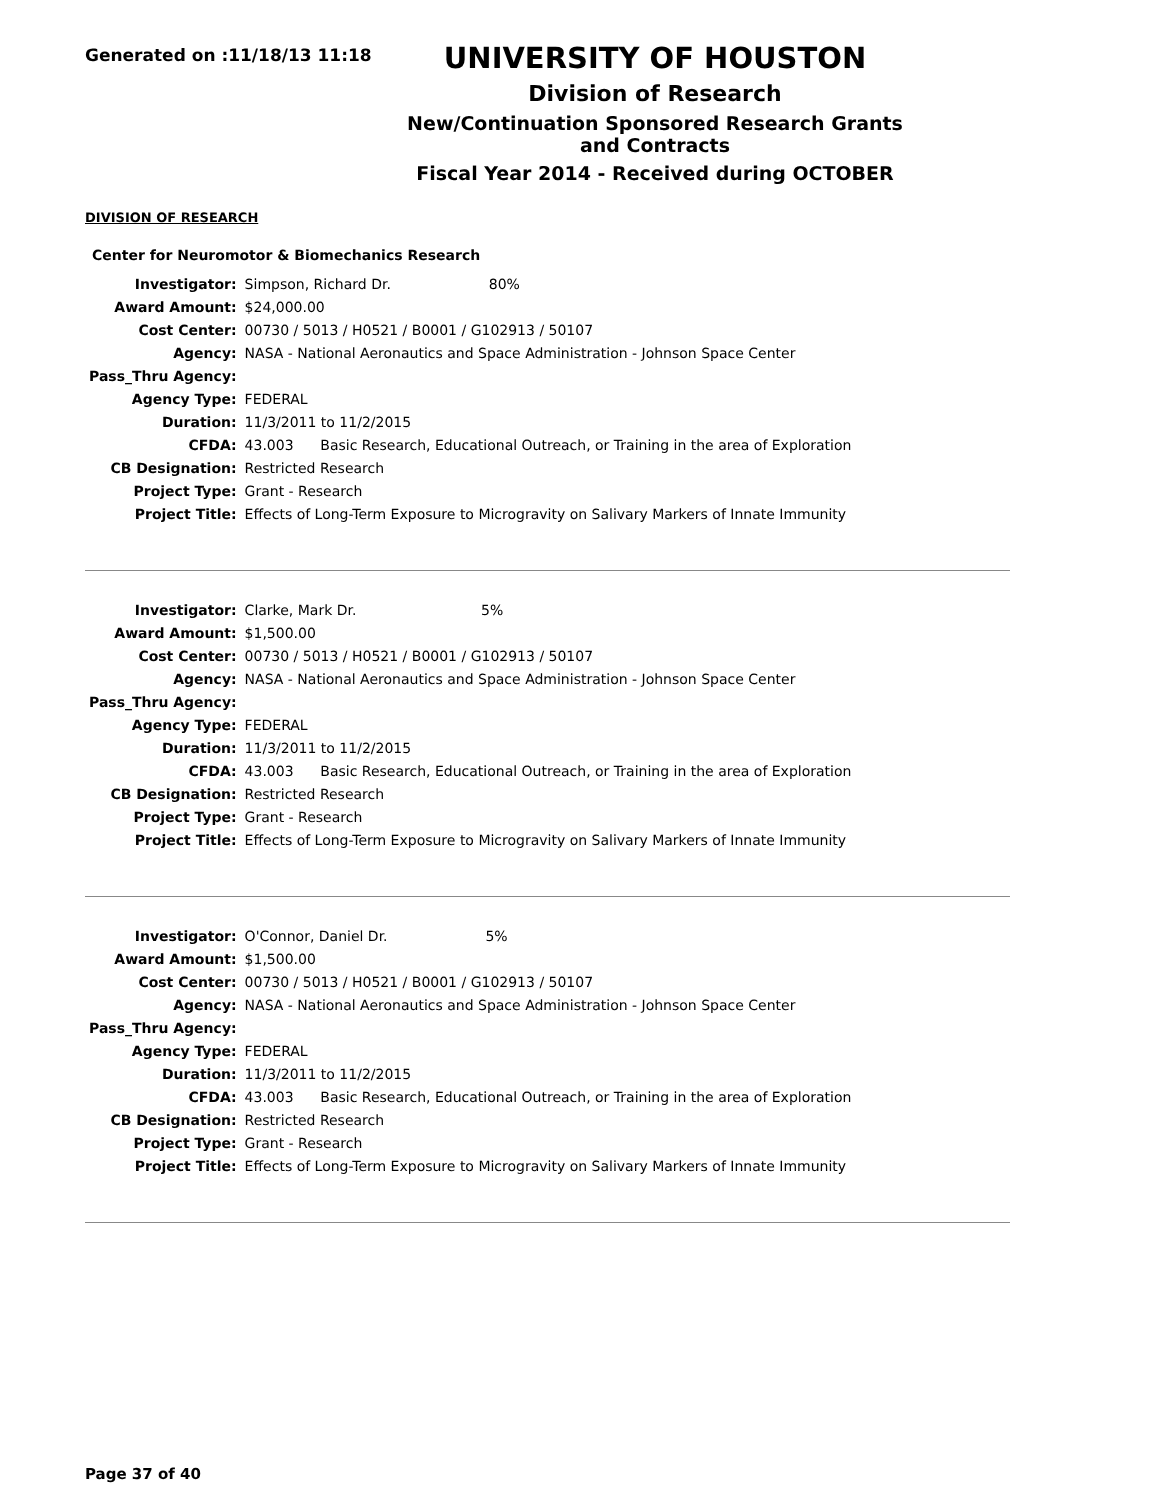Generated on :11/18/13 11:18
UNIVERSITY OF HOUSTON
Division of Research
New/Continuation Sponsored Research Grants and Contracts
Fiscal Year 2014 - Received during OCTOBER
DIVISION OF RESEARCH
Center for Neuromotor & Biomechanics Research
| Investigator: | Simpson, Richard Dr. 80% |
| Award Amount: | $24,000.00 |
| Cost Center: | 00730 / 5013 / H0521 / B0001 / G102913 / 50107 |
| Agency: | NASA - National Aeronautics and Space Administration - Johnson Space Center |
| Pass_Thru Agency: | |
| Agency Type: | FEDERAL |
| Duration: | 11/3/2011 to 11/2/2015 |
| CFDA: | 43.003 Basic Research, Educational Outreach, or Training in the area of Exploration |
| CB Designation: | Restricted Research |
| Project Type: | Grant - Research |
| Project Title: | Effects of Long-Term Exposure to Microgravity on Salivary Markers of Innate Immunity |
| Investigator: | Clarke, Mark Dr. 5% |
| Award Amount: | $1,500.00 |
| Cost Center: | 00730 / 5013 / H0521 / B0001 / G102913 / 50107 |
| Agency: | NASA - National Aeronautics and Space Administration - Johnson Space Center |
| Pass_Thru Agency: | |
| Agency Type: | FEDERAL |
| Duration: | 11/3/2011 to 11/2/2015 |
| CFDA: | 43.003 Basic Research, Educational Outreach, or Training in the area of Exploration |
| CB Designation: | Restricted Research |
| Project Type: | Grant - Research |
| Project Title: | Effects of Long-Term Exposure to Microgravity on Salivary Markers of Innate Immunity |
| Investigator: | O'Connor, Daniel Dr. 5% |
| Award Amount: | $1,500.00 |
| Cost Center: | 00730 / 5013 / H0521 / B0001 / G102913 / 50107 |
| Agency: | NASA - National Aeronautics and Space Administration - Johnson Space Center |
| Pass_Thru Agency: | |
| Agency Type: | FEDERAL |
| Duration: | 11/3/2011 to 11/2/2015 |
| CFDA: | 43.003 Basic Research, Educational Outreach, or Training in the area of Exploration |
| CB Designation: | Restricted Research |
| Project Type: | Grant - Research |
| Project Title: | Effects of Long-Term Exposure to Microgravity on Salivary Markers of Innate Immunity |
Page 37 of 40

---

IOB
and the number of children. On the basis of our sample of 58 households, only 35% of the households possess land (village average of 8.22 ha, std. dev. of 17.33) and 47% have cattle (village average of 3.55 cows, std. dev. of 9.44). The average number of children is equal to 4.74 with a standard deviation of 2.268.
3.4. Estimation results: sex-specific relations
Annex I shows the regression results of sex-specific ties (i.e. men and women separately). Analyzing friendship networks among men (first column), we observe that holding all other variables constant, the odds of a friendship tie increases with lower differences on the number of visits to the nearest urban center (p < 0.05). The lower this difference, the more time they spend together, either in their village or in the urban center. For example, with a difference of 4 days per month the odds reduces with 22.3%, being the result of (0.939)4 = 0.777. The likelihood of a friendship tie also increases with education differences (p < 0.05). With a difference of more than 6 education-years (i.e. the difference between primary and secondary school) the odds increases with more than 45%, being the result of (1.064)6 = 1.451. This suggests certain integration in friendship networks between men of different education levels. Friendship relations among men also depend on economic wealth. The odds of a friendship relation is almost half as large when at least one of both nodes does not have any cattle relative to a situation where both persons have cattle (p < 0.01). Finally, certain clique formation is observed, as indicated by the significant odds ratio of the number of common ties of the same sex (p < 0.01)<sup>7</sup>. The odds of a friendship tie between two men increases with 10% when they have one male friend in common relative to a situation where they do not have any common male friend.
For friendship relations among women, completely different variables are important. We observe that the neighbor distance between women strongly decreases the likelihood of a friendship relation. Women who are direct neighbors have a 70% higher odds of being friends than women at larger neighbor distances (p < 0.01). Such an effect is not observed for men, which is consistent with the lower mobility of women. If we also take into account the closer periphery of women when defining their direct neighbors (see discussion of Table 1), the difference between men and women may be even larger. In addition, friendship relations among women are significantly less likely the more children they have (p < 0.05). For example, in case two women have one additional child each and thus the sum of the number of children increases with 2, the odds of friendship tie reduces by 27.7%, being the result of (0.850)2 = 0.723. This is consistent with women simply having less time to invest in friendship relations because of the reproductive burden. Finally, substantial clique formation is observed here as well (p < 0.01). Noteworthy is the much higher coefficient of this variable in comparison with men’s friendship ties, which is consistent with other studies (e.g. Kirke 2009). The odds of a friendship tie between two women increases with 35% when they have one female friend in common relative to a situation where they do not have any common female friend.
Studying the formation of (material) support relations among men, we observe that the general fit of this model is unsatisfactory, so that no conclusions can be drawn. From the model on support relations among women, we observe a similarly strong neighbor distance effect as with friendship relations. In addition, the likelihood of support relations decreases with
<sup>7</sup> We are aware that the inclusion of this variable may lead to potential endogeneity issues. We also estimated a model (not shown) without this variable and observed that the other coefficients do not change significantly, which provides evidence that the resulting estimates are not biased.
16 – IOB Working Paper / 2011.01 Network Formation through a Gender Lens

*BRIEF*
Using the records above, repeat exactly the run of lines that starts with the line with "Generated on :11/18/13 11:18" and goes on through the line with "Mark Dr. 5% |"; omit each picture.

*EXERCISE OUTPUT*
Generated on :11/18/13 11:18
UNIVERSITY OF HOUSTON
Division of Research
New/Continuation Sponsored Research Grants and Contracts
Fiscal Year 2014 - Received during OCTOBER
DIVISION OF RESEARCH
Center for Neuromotor & Biomechanics Research
| Investigator: | Simpson, Richard Dr. 80% |
| Award Amount: | $24,000.00 |
| Cost Center: | 00730 / 5013 / H0521 / B0001 / G102913 / 50107 |
| Agency: | NASA - National Aeronautics and Space Administration - Johnson Space Center |
| Pass_Thru Agency: | |
| Agency Type: | FEDERAL |
| Duration: | 11/3/2011 to 11/2/2015 |
| CFDA: | 43.003 Basic Research, Educational Outreach, or Training in the area of Exploration |
| CB Designation: | Restricted Research |
| Project Type: | Grant - Research |
| Project Title: | Effects of Long-Term Exposure to Microgravity on Salivary Markers of Innate Immunity |
| Investigator: | Clarke, Mark Dr. 5% |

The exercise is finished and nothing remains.